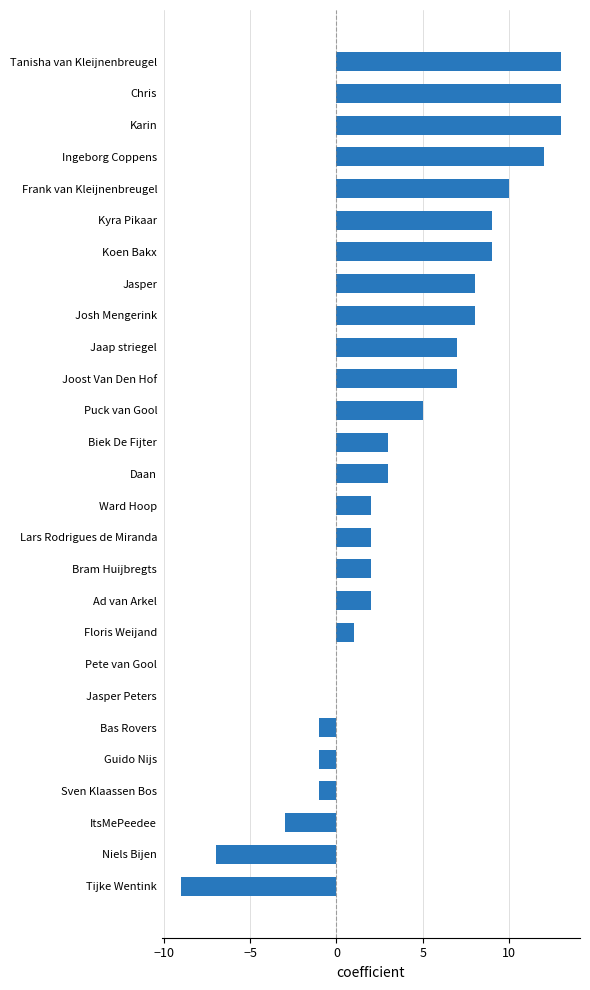

The value at Ad van Arkel is 2. True or false?

True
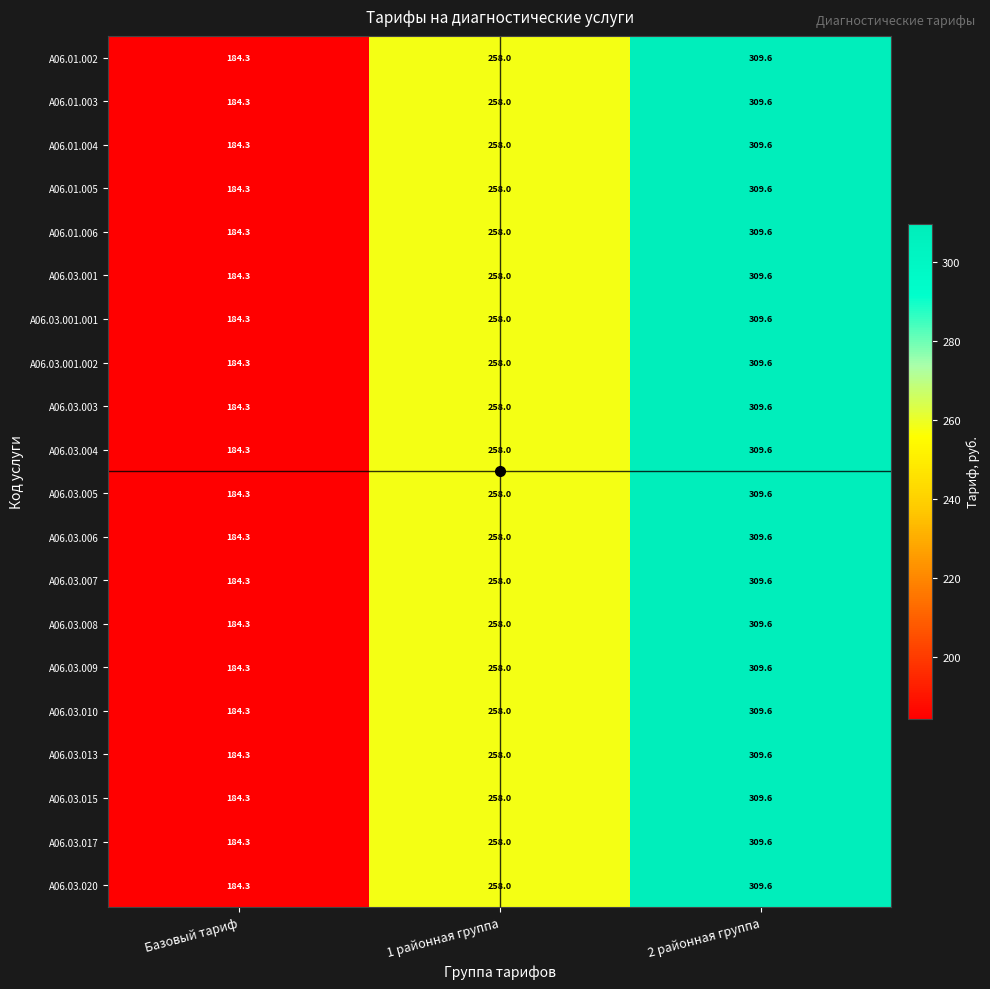

What is the total value across all series at 1 районная группа?

5160.0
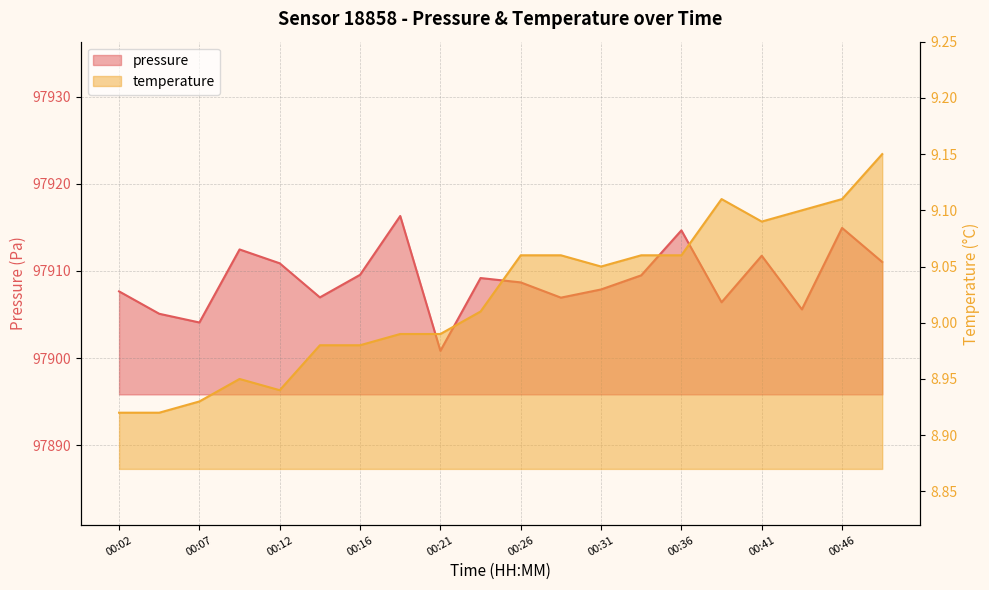

At which label does pressure first exceed 97909?

00:09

◆ ◆ ◆ ◆

Required work:
Locate every line in the data above that contains the string "value", matching case exactly, and copy each of those lines in full.

Result of this exercise:
The value at Ad van Arkel is 2. True or false?
What is the total value across all series at 1 районная группа?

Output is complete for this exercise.